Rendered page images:
───

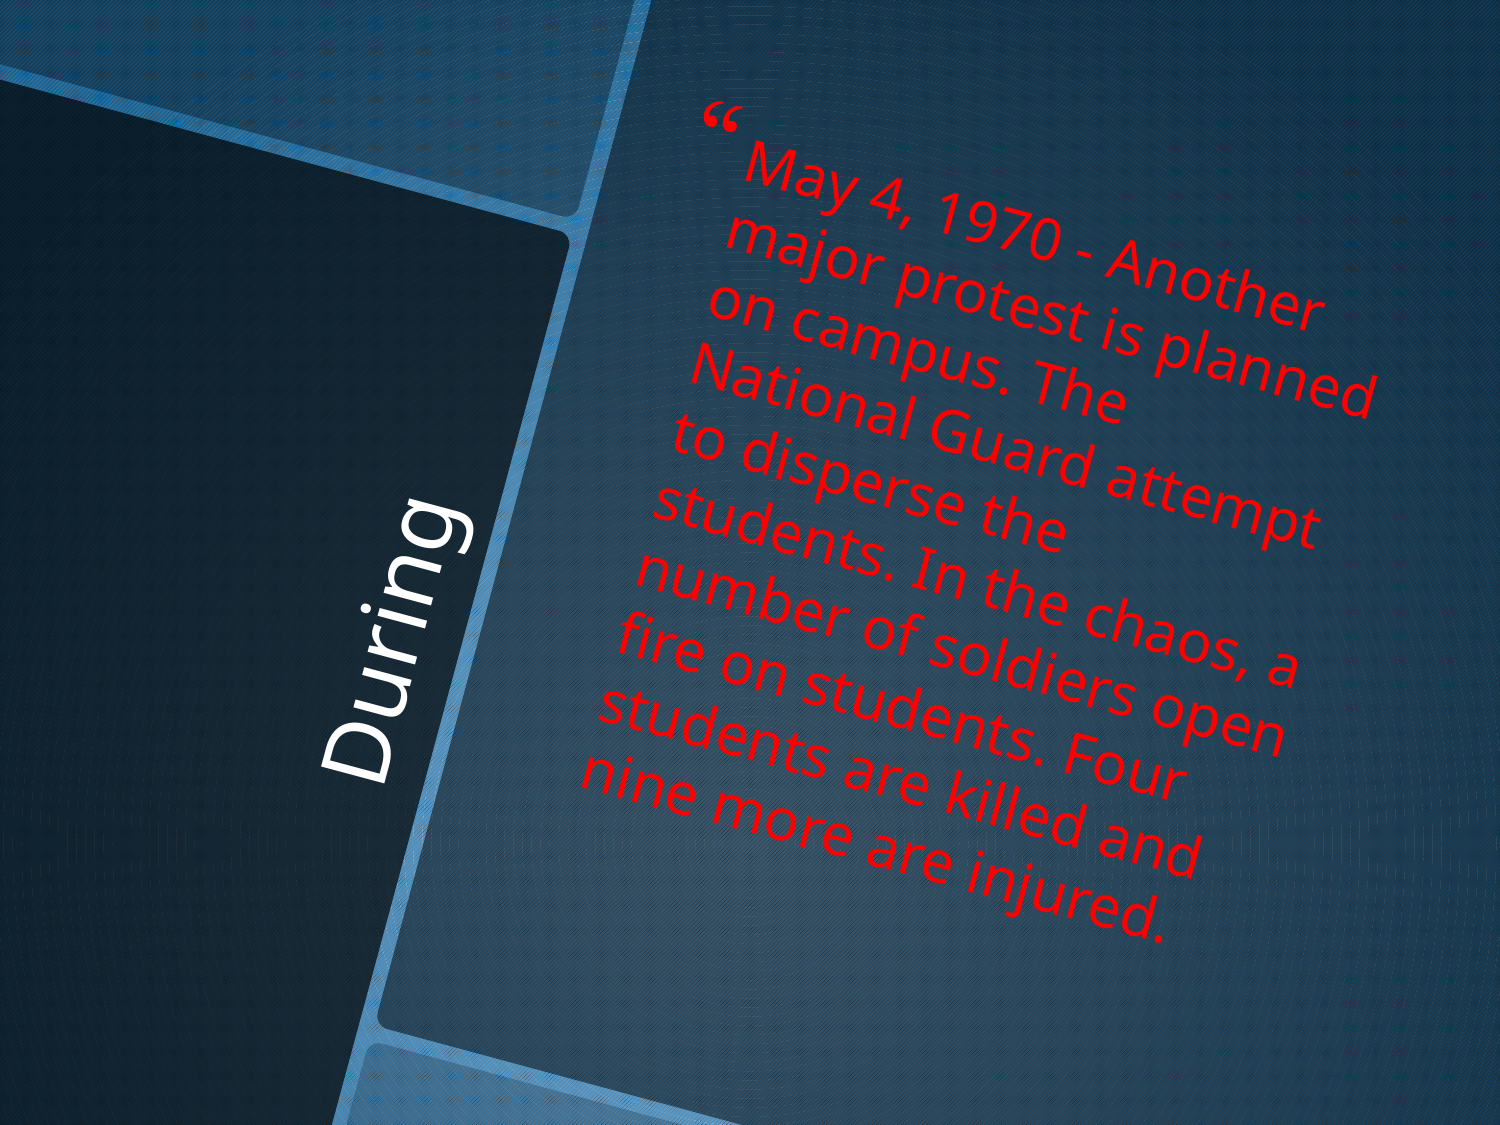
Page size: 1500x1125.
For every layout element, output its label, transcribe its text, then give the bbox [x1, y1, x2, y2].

title During [69, 181, 554, 1056]
list May 4, 1970 - Another major protest is planned on campus. The National Guard attempt to disperse the students. In the chaos, a number of soldiers open fire on students. Four students are killed and nine more are injured. [475, 72, 1430, 1076]
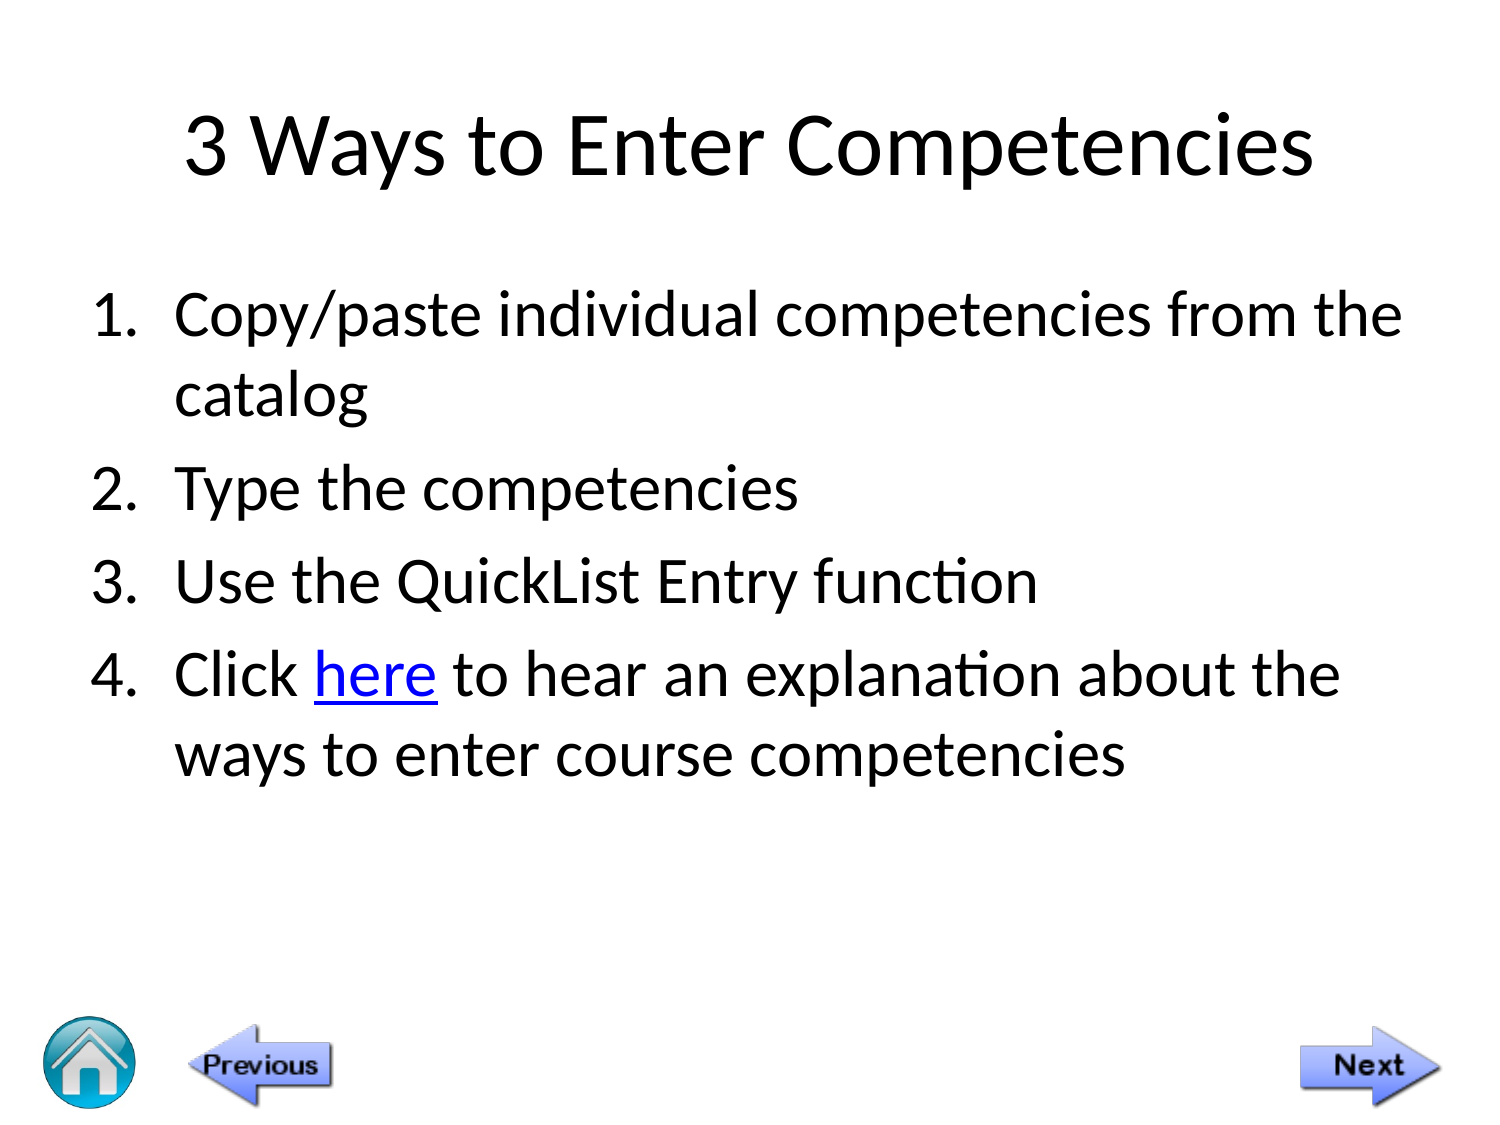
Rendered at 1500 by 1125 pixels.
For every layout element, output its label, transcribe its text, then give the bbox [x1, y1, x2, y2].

list Copy/paste individual competencies from the catalog Type the competencies Use the QuickList Entry function Click here to hear an explanation about the ways to enter course competencies [75, 262, 1425, 1005]
picture [37, 1009, 141, 1113]
title 3 Ways to Enter Competencies [75, 45, 1425, 233]
picture [1299, 1025, 1447, 1113]
picture [187, 1023, 338, 1113]
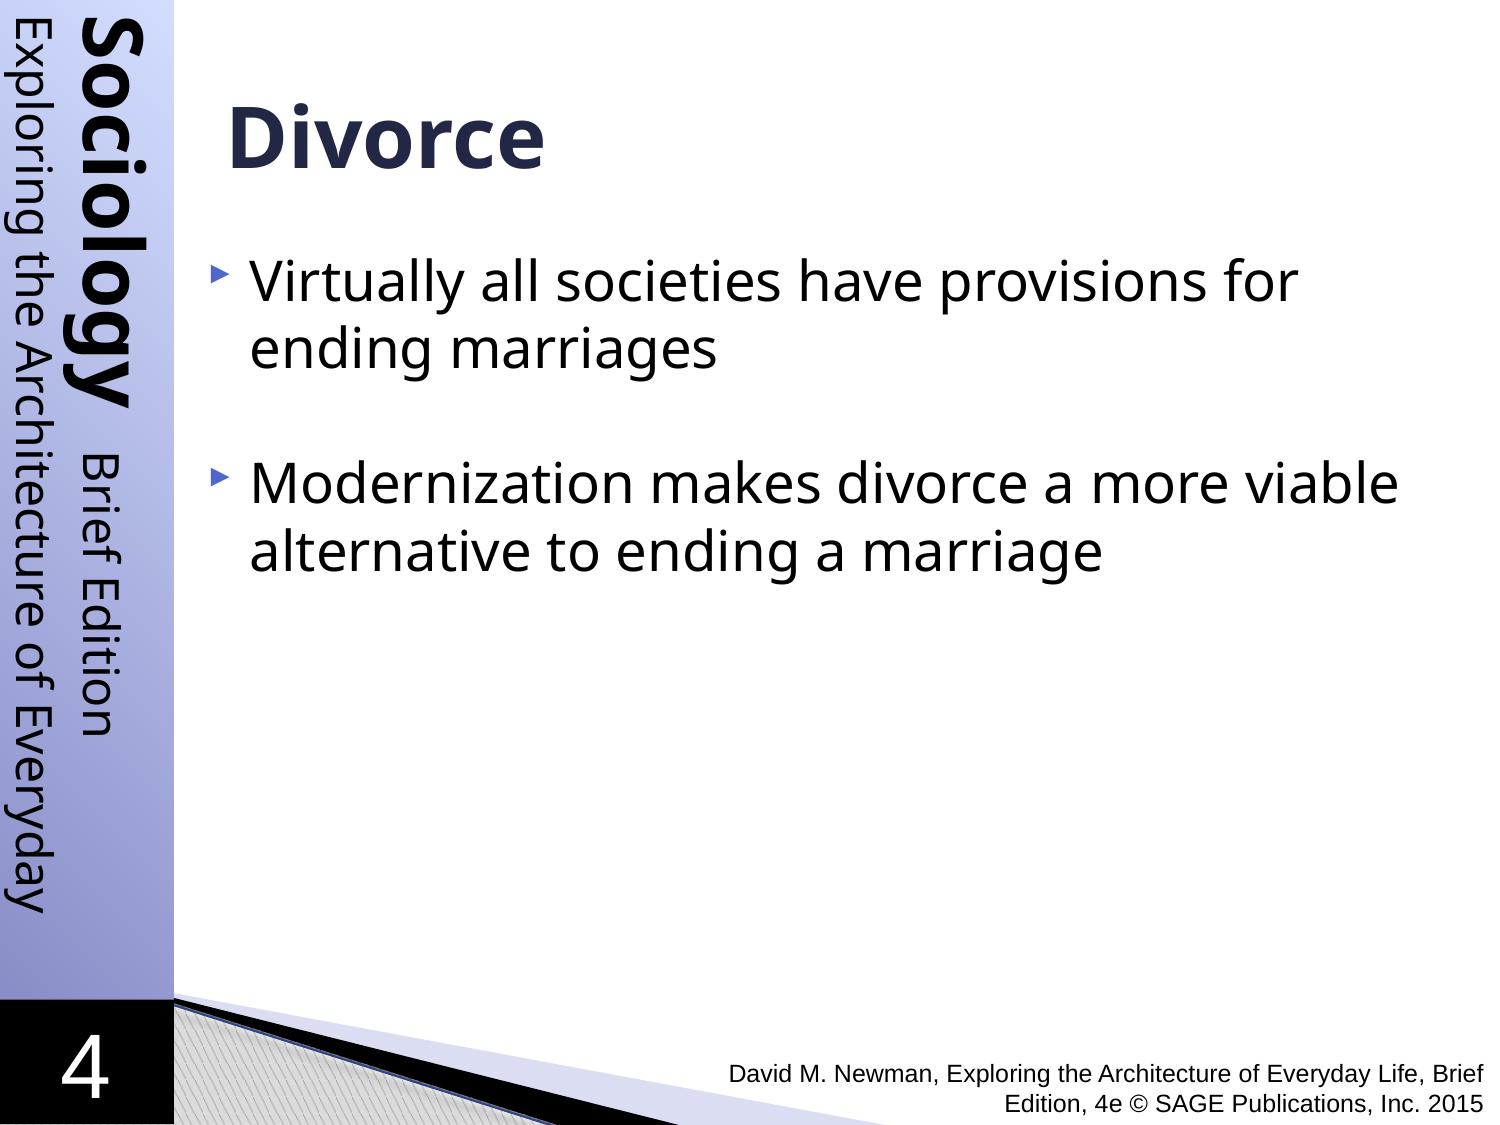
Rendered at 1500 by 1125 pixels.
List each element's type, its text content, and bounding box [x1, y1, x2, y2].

list Virtually all societies have provisions for ending marriages Modernization makes divorce a more viable alternative to ending a marriage [174, 237, 1450, 980]
footer David M. Newman, Exploring the Architecture of Everyday Life, Brief Edition, 4e © SAGE Publications, Inc. 2015 [662, 1065, 1500, 1125]
title Divorce [225, 0, 1500, 186]
picture [174, 1003, 558, 1125]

───

> What you will do: Repeat each entry above exactly, passing over any images.

> Solution to the problem:
Page size: 1500x1125.
For every layout element, output its label, transcribe its text, then give the bbox [x1, y1, x2, y2].

title During [69, 181, 554, 1056]
list May 4, 1970 - Another major protest is planned on campus. The National Guard attempt to disperse the students. In the chaos, a number of soldiers open fire on students. Four students are killed and nine more are injured. [475, 72, 1430, 1076]
Rendered at 1500 by 1125 pixels.
For every layout element, output its label, transcribe its text, then give the bbox [x1, y1, x2, y2].

list Copy/paste individual competencies from the catalog Type the competencies Use the QuickList Entry function Click here to hear an explanation about the ways to enter course competencies [75, 262, 1425, 1005]
picture [37, 1009, 141, 1113]
title 3 Ways to Enter Competencies [75, 45, 1425, 233]
picture [1299, 1025, 1447, 1113]
picture [187, 1023, 338, 1113]
Rendered at 1500 by 1125 pixels.
List each element's type, its text content, and bounding box [x1, y1, x2, y2].

list Virtually all societies have provisions for ending marriages Modernization makes divorce a more viable alternative to ending a marriage [174, 237, 1450, 980]
footer David M. Newman, Exploring the Architecture of Everyday Life, Brief Edition, 4e © SAGE Publications, Inc. 2015 [662, 1065, 1500, 1125]
title Divorce [225, 0, 1500, 186]
picture [174, 1003, 558, 1125]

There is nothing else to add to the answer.